Could you report every line from the entries that includes the word "patients"?

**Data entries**
>>
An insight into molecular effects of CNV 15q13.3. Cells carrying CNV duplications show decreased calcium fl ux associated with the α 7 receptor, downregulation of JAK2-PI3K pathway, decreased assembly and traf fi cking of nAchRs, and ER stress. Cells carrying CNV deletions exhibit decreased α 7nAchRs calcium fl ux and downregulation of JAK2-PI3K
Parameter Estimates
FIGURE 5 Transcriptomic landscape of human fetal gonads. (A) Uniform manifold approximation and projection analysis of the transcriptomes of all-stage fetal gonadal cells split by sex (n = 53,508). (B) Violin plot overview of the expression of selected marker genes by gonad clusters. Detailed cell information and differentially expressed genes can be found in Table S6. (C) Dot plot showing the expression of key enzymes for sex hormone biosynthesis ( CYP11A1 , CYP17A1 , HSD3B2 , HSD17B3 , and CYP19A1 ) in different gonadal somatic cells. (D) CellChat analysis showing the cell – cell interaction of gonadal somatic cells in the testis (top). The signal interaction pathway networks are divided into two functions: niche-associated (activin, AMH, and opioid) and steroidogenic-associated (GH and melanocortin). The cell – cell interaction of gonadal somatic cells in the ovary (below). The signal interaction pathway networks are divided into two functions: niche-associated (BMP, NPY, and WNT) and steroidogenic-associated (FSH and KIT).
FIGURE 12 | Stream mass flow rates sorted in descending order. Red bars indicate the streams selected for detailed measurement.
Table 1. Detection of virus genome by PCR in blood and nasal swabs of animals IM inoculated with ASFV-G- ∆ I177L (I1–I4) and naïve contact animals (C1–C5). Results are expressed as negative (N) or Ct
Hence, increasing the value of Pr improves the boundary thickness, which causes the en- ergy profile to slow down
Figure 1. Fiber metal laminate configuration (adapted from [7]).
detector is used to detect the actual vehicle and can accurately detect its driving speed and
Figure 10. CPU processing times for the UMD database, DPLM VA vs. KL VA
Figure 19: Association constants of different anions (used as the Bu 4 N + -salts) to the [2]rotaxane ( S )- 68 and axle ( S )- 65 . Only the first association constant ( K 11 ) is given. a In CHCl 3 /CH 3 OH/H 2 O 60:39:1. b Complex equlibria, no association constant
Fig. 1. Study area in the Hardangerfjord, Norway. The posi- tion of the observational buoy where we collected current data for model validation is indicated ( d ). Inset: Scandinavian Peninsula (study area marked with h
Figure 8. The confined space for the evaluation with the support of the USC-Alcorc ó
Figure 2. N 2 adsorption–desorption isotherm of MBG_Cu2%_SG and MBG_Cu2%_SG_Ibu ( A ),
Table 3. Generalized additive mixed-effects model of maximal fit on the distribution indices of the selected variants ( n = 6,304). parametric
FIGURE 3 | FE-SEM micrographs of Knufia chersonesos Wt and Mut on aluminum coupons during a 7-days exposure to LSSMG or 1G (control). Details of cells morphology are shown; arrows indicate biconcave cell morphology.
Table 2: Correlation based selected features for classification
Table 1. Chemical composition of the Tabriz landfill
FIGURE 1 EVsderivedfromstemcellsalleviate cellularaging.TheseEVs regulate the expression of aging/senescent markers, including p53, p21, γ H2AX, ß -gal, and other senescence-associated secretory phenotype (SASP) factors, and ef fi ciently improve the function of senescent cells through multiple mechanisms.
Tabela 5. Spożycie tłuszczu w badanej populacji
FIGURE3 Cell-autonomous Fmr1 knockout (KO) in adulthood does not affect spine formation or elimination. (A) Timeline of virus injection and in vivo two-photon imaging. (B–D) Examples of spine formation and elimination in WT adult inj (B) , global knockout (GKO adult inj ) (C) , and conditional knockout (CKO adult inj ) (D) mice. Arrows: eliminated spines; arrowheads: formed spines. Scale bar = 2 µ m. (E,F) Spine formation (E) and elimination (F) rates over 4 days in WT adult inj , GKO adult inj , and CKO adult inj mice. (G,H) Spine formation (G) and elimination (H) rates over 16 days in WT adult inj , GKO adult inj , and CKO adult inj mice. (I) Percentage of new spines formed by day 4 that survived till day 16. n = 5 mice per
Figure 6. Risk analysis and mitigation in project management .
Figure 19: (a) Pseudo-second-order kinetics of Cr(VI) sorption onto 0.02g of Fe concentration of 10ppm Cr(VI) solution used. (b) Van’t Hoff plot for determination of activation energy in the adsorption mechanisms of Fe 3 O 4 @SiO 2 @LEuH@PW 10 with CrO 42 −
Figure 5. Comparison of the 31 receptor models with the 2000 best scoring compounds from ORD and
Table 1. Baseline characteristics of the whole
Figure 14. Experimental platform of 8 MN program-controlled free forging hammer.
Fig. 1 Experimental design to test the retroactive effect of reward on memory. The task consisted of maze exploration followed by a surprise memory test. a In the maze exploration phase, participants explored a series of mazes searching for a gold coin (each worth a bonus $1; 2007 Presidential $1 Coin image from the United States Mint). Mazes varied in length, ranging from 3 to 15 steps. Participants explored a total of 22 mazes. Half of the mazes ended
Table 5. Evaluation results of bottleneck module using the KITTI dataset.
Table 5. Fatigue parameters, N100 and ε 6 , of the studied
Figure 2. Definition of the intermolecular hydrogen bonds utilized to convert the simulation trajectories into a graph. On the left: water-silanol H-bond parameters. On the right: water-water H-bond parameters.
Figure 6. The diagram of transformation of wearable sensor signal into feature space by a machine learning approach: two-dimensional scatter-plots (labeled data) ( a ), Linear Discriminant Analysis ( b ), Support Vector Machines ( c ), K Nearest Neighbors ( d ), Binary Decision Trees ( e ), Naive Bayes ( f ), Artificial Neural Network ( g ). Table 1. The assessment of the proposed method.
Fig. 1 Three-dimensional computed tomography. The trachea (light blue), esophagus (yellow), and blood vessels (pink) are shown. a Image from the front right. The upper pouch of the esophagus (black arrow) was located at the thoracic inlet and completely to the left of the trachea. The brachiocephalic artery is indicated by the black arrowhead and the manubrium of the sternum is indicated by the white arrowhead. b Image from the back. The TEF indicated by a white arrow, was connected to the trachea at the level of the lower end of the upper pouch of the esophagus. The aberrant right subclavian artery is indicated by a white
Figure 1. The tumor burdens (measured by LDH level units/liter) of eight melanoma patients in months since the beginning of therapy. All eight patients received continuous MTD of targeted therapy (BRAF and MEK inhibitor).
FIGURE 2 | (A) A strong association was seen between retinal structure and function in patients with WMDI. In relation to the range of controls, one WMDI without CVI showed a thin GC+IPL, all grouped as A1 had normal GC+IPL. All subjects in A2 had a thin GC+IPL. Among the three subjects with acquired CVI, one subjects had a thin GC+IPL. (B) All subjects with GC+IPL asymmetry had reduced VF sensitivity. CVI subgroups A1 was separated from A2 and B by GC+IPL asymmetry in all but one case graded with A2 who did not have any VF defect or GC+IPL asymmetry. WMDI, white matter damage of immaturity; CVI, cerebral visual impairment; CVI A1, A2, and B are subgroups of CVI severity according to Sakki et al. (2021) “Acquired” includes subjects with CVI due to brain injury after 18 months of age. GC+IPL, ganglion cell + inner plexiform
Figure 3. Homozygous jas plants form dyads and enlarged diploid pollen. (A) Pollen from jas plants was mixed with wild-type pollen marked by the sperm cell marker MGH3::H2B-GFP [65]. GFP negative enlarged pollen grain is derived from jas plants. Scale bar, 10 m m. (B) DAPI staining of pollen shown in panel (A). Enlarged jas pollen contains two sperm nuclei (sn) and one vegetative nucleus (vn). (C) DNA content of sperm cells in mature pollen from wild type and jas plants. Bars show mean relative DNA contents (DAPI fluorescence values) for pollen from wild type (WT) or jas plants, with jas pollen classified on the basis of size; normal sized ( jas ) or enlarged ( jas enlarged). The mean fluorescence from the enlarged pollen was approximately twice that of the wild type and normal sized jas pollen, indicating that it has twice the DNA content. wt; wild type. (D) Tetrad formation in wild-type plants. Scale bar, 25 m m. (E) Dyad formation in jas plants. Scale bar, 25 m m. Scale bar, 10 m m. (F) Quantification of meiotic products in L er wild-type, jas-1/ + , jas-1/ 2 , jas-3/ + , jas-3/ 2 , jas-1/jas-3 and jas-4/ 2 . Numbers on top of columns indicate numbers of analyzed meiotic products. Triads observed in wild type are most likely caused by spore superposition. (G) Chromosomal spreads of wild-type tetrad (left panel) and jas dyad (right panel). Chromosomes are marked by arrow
<<
**EXERCISE RESULT**
Figure 1. The tumor burdens (measured by LDH level units/liter) of eight melanoma patients in months since the beginning of therapy. All eight patients received continuous MTD of targeted therapy (BRAF and MEK inhibitor).
FIGURE 2 | (A) A strong association was seen between retinal structure and function in patients with WMDI. In relation to the range of controls, one WMDI without CVI showed a thin GC+IPL, all grouped as A1 had normal GC+IPL. All subjects in A2 had a thin GC+IPL. Among the three subjects with acquired CVI, one subjects had a thin GC+IPL. (B) All subjects with GC+IPL asymmetry had reduced VF sensitivity. CVI subgroups A1 was separated from A2 and B by GC+IPL asymmetry in all but one case graded with A2 who did not have any VF defect or GC+IPL asymmetry. WMDI, white matter damage of immaturity; CVI, cerebral visual impairment; CVI A1, A2, and B are subgroups of CVI severity according to Sakki et al. (2021) “Acquired” includes subjects with CVI due to brain injury after 18 months of age. GC+IPL, ganglion cell + inner plexiform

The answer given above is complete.